Ça s’explique sans doute par la beauté enivrante du pays… Quand vous regardez le paysage, vous éprouvez un grand contentement. C’est ce sentiment de bien-être que traduit la musique néo-zélandaise.
- HdS.net : Est-ce différent de jouer sur les scènes françaises, anglaises ou australiennes ?
- Aron Ottignon : Oui, beaucoup. Les scènes françaises sont de loin les meilleures pour moi. Les Français ont tout de suite apprécié ma musique et me l’ont fait sentir. En Grande-Bretagne, ils commencent à l’aimer, mais ça a été long de les amener à écouter une musique qui n’était pas commerciale.
Même chose en Australie où la musique est très américanisée : ils aiment la pop et le rock. Là-bas j’ai dû lutter pour remplir les salles. Les critiques étaient bonnes, mais les gens ne venaient pas. Alors qu’en France, quand les gens entendent parler de quelque chose de nouveau et d’intéressant, ils veulent être les premiers à l’entendre.
- HdS.net : Londres est pourtant réputée pour être très avant-gardiste !
- Aron Ottignon : En fait, à Londres il y a quelques bonnes nouveautés musicales, mais elles doivent être dans la tendance. Si je portais des pantalons noirs serrés et que je chantais avec une guitare comme l’exige la mode actuelle, les Londoniens viendraient à mes concerts sans réfléchir.
Mais ma musique n’est pas encore tendance à Londres.
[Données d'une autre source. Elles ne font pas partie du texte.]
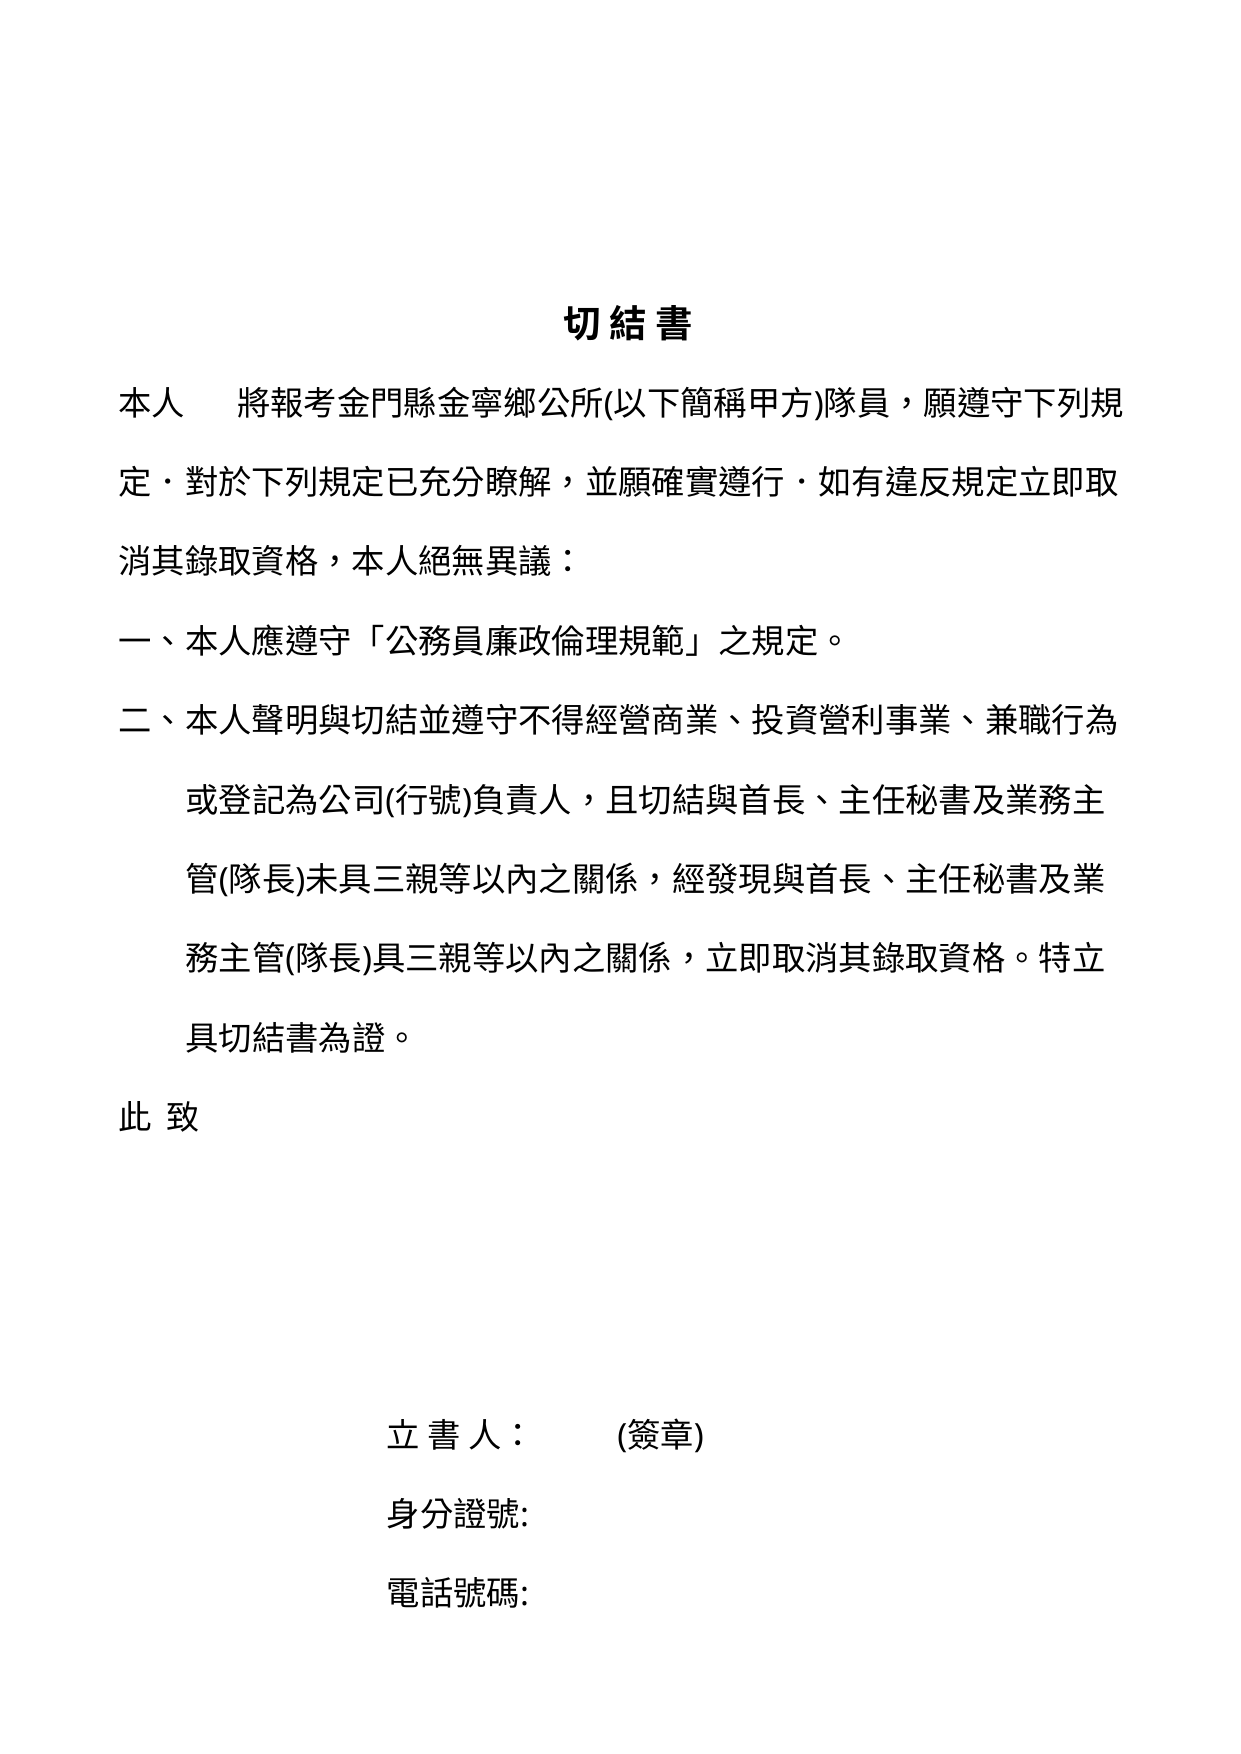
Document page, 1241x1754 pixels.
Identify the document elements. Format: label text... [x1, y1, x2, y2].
Quoique maintenant qu’ils s’aperçoivent que les Français m’aiment beaucoup, ils commencent à s’y mettre aussi !
- HdS.net : Ça vous fait quoi de jouer sur l’énorme scène de l’esplanade de la Défense ?
- Aron Ottignon : Je n’ai pas encore vu l’esplanade de la Défense. J’ai joué dans 4 ou 5 clubs à Paris, mais jamais à la Défense. Comme c’est une scène d’extérieure, j’imagine que ça doit vraiment être très beau et très "chaud" !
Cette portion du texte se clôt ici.